North of Five Corners there are two sweet corn pickers and a tractor and wagon coming toward me - taking their half of the road out of the middle as they must. I drive on the shoulder, my tires sounding on gravel.

In Ripon, I see dew running on the hoods of a couple vans and cars - looks almost as if someone is writing home from another dimension. Or am I the one who's writing home from the other dimension?


AUGUST 12, 1998
My, my, August in Wisconsin has been cool and green - at least as much as I remember of it, on this cool morning of sun and blue sky. I suppose I should not take this loveliness for granted but give thanks for each cup of beauty offered us.

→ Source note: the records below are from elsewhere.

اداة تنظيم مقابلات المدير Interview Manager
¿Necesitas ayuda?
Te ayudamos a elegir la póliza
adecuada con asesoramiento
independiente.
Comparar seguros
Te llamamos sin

She's a lovely lass now, but later the day may be scorcher; later the month may be a scorcher. You wish you could wrestle her in the grass of a sun-lit meadow, to possess her, to have her as a warm memory for a cold winter day, for a grey old age. Augusta, ah, we love ya!

Again this morning there is dew on the windshield, on the grass. There are secret messages scratched into the hood of the pick-up. The sun kisses the east side of our house from a low angle, making it appear barn red. Later the color will be raspberry, will be almost pink at times, will be barn-red again in the late afternoon sun.

The pond is still. The pond is still green with algae. A man who would put a dock out into such a body of water would be a fool, no? There is one such, at least.

It is Wednesday. Garbage has been set out in the village for weekly pick-up. Bright red containers hold the materials for recycling - paper and aluminum, glass and plastic. A sustainable earth? Not yet, but a gesture in that direction. If Fairwater won't do it, who will?

The Sina barn which had burned partially in the fire last month is being repaired. Charred rafters have been removed. I expect new ones will soon be hammered into place. I suppose we think there's no sense in doing more than is needed to make it right - in repairing barns, or whatever.

Half my ideas go to sleep with me, and half of those don't get up.